After doing a BSc Electrical Engineering in Ethiopia, MSc and PhD at the University Twente in the same discipline, Abeje Mersha started in 2014 as a teacher and researcher at the Saxion University of Applied Sciences. Now about 6 years later, he is appointed as a professor in Unmanned Robotic Systems. This is an excellent opportunity to get to know him a bit better, and ask him what he thinks about Industry 4.0.
Our research group within Saxion, Abeje explains, is focusing its activities around two different themes: “unmanned robotic systems”, which he is chairing and “smart industrial systems”, which is chaired by his colleague prof. Dirk Bekke. Upon the question to give me an example of an unmanned system, Abeje starts to explain about a project in which they are developing a “flying hand”. It is effectively a drone combined with a robot that is able to interact physically with other objects in mid-air. One of the application areas is the use of this drone/robot combination to inspect and perform maintenance of the blades of large wind turbines. This is now done by humans, that need to go up there and inspect the blades bit by bit. This is rather expensive, results in a very long downtime of the turbine, and is not without danger. The drone/robot combination will be able to take over and do this inspection and maintenance, in a faster, safer and more cost-effective way.
Another project Abeje mentioned is the development of a mobile ground robot, that can for example be used on the factory floor. An important aspect of this robot is that it needs to be flexible and modular. So within Abeje’s group, they are trying to work on a modular system that can be controlled with open software, to enable the user to adapt it in a simple and fast manner.
When I ask Abeje on what “Industry 4.0” actually is, he first reacts that it is quite a broad term, covering many different developments. Eventually he describes it as the smart use of (big) data to adjust the work or production process in a flexible manner. He did have a look at the course that is being developed within the INDEX project, and thinks that the most important technical bits are covered. But, he mentions, do not forget about the human aspect and the attitude. Most of the industry is rather conservative and work according to methods and protocols that have been used for many years. Industry 4.0 is calling for a change, and it is important to include the human in this process.
In the Netherlands we do not have a major manufacturing industry, Abeje points out. There are a lot of small innovative companies that are front-runners when it comes to digitization, robotics, and modeling of large amounts of data. And although there is quite some entrepreneurial spirit, it would certainly accelerate the implementation of Industry 4.0 if we bring together all these activities. Luckily we are close to Germany, that does have a huge manufacturing industry, in which all of this can be implemented.
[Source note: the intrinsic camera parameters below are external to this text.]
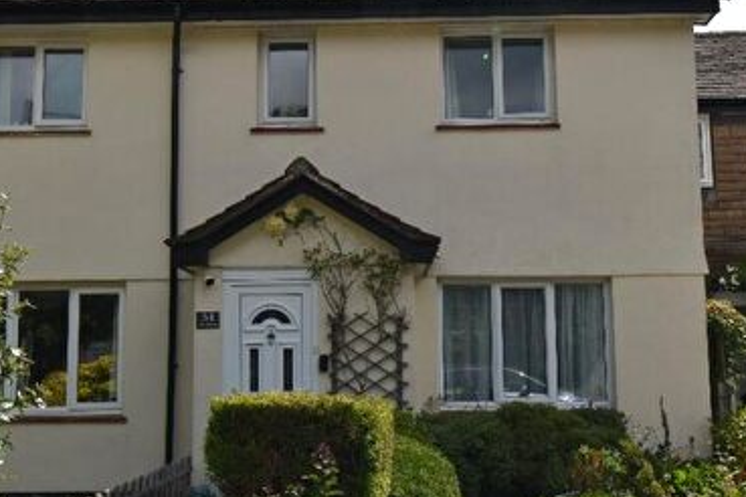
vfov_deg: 35.9
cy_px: 300
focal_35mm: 37
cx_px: 380
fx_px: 766
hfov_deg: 51.9
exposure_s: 1/200
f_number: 11
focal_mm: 13
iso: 100
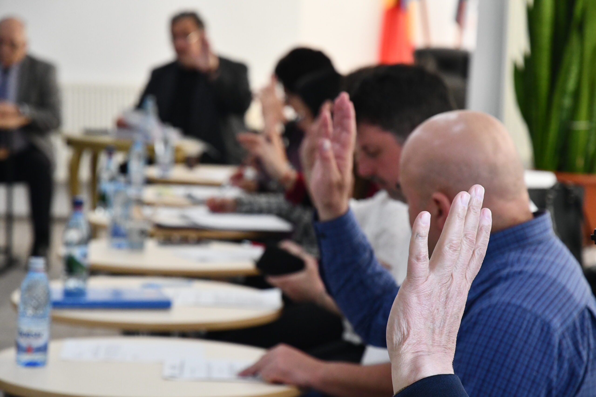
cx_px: 298
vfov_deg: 11.4
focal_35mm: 120
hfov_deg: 17.1
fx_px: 1987
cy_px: 198
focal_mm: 80
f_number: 5.6
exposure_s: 1/125
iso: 2500
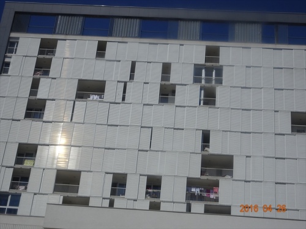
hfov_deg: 31.2
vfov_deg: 23.7
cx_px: 153
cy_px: 114
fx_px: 548
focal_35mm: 62
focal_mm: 10.59
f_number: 4.5
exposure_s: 1/800
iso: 80
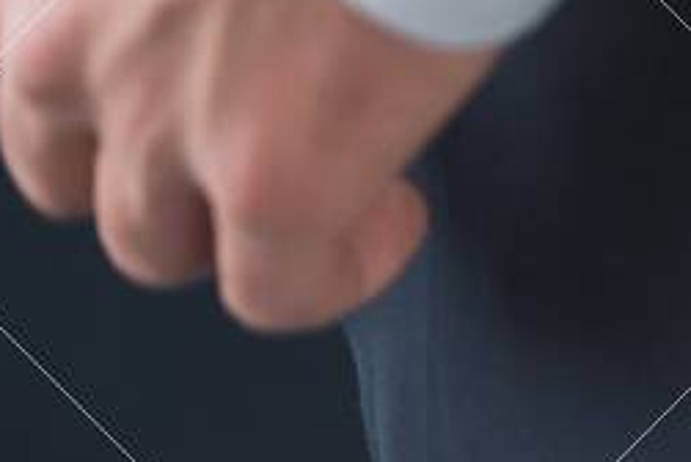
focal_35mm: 1035
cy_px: -403
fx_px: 19889
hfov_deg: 2.0
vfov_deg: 1.3
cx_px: -140
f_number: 3.2
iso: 640
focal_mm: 200
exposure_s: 1/200
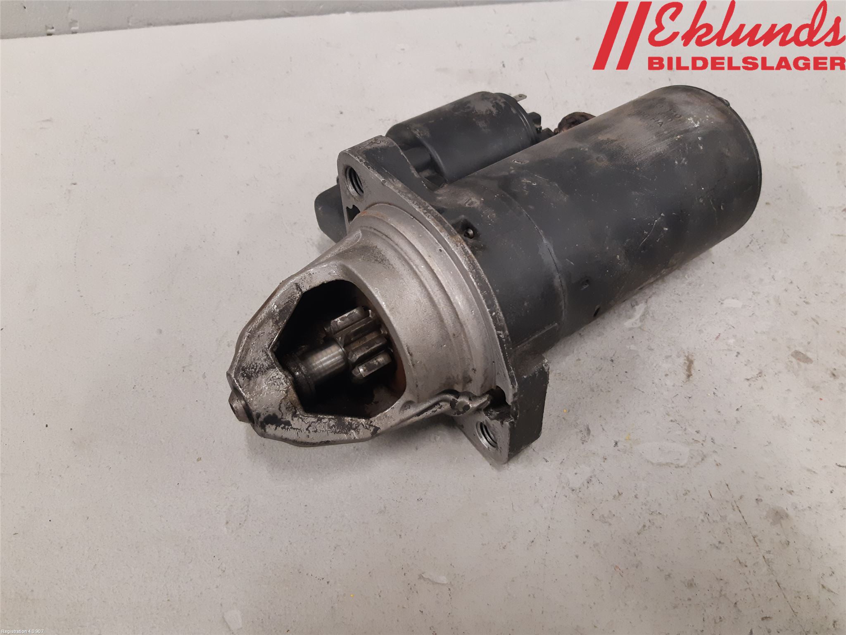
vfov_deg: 53.1
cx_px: 423
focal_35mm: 26
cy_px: 318
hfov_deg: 67.3
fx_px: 635
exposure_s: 1/50
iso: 200
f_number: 1.7
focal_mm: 3.93
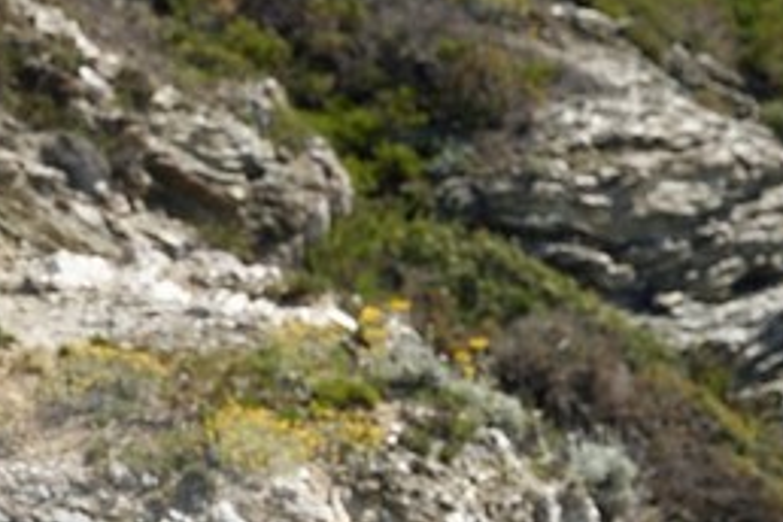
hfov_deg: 1.7
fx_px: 26946
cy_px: 1610
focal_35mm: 1239
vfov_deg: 1.1
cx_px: -240
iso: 200
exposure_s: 1/500
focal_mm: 200
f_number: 6.3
On the question how this relates to education, he thinks that within Saxion we do implicitly include various aspects of Industry 4.0 already in the various curricula. It does not mean that we have an explicit course on Industry 4.0, but we do train our students to become familiar with inter- and multidisciplinary work, including digitalization and the value of (big) data. Students are involved in ongoing projects with companies that are dealing with different aspects of Industry 4.0. Abeje thinks that the student nowadays is much better prepared than 10 or 20 years ago. We can always do better, and the INDEX online learning course will certainly help in this.